El holandés Ruben L. Oppenheimer, ilustrador político de lápiz crítico, que añade en unos solos trazos una editorial tajante a la dura realidad, dibujó, el pasado miércoles, el cuerpo del pequeño Aylan Kurdi muerto en la playa y rodeado de un enjambre de «bla, bla, bla», que le oprimían más que la suave ola que le acariciaba el rostro.
¿Por qué los niños que sufren o mueren, aunque sólo en algunos casos, nos enternecen tanto el corazón? ¡Han pasado tantos niños muertos por nuestras retinas! No es necesario recordar mucho para sentir cómo nos conmovimos viendo agonizar en directo durante tres días y dos largas noches a Omayra Sánchez, que quedó atrapada en un gran charco que causó la erupción del volcán Nevado del Ruiz en noviembre de 1985, en la ciudad colombiana de Armero. Por aquel lodazal desfilaron todas las televisiones del mundo retrasmitiendo de una manera impúdica la triste agonía de aquella niña de 13 años.
A diferencia de los diarios europeos, los periódicos franceses no publicaron la foto del niño muerto (¿asesinado?) en la playa. Un diario de tirada nacional, de los nuestros, colgó en la web el vídeo del debate en su redacción para poner o no la foto de Aylan. Una de las muchas razones esgrimidas para colocarnos la impactante fotografía, era que: «es un niño que podía ser hijo de cualquiera de nosotros porque no está disfrazado de alguna etnia rara, está totalmente occidentalizado». ¿Es sólo por eso, por lo que nos ha tocado el corazón?
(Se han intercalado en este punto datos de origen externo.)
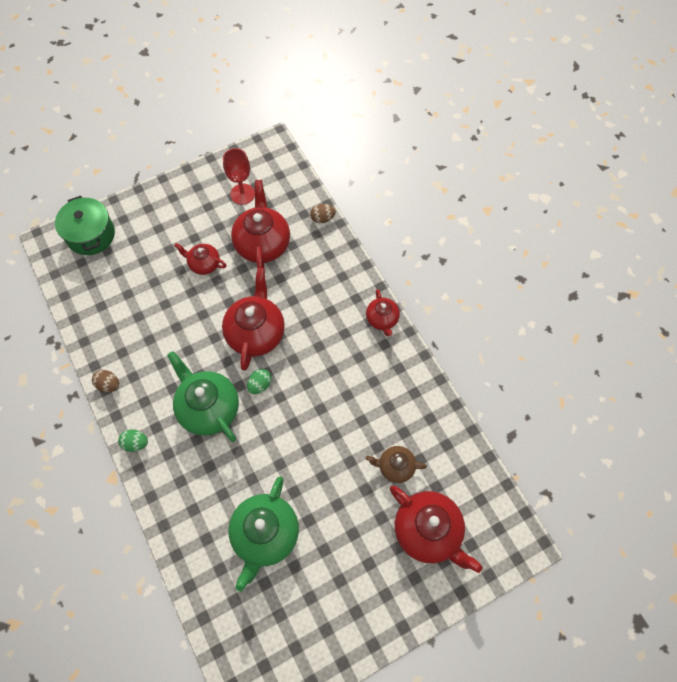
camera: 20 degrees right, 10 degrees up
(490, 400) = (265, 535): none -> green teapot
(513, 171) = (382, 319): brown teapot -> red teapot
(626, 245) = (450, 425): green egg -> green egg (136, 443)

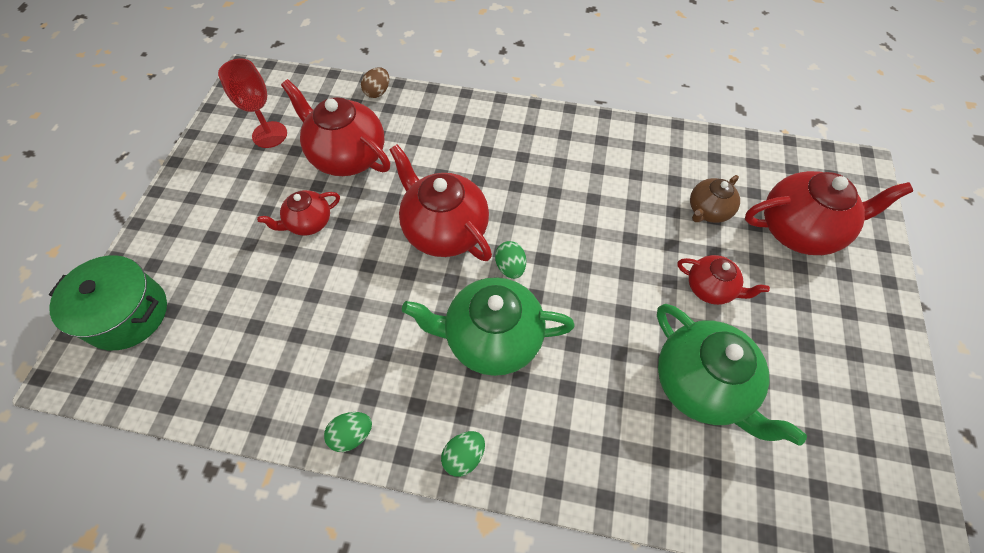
camera: 50 degrees left, 5 degrees down
(109, 385) = (352, 435): brown egg -> green egg
(382, 319) = (537, 119): red teapot -> red teapot (710, 288)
Todo tipo de catástrofe ya sea producida por la sinrazón del hombre o por la imprevisible fuerza devastadora de la naturaleza se lleva consigo también infinidad vidas de niños. ¿Nos hemos olvidado que también se ahogaron la madre y el hermano de Aylan? El periodista Guillaume Goubert reflexionaba ante la negativa de poner la foto en su diario: «Se trata de intentar comprender, por qué todos los esfuerzos de información y de movilización -recordemos la visita del Papa a Lampedusa hace ya dos años- son insuficientes para modificar el terrible curso de las cosas. Son demasiados los que piensan que esto es una crisis pasajera. Pero este verano se ha impuesto la evidencia. La oleada de refugiados es tan inmensa que no se puede ni parar ni ignorar. Ahora más que nunca, es necesario informar, pero sobre todo actuar. El cuerpo de un niño nos impide reconstruir el muro de la indiferencia».
Es verdad, no estamos indiferentes, pero corremos el riesgo de actuar con la efusividad de la gaseosa agitada, para olvidarnos de todo al día siguiente. Tenemos muchas experiencias en este sentido porque somos un pueblo apasionado. Por eso, ante tanto redoble de conciencia, nadie, ni las instituciones políticas, ni las ONGs, ni las asociaciones humanitarias, ni la Iglesia, deben colgarse ahora las medallas de la dignidad. Vicente de Paul, el santo de los pobres, el revolucionario de las conciencias, decía: «la caridad no hace ruido, y si lo hace posiblemente no es caridad». Reconozco muchos rostros que desde las pequeñas aportaciones económicas y del voluntariado mantienen un buen número de personas y familias anónimas en su dignidad. Ellos nunca serán portada de ninguna publicación, ¡ni quieren serlo!
No dejemos sólo a las instituciones que trabajen a nuestra costa y así apaguemos esta desazón producida por el impacto de una imagen símbolo. Tampoco exijamos a los demás que pongan a disposición sus bienes sin que nosotros hayamos entregado algo de lo nuestro. No nos instiguemos unos a otros para ver quien lo hace más y mejor. No permitamos que nadie utilice su solidaridad como propaganda a favor de su clan. Cada persona, cada institución, cada asociación, ponga con libertad aquello que está en sus manos y puede sostener. Creo que este es el camino. Porque es necesaria la unidad, no podemos hacer distingos, ni ideologías contrapuestas, ni baja política ante el sufrimiento humano. Ahora es el momento de la solidaridad efectiva, de la compasión bien entendida y de la misericordia hecha dignidad.
He robado el título de este articulo a Blas de Otero, porque me vino a la memoria cuando leí el tweet que la ministra de Justicia francesa, Christiane Taubira, escribía el pasado jueves por la noche: «Su nombre tenía alas, su corazoncito ha debido luchar tan fuerte que las estrellas de mar le han trasportado a las orillas de nuestras conciencias». Quizás ya las palabras sobren.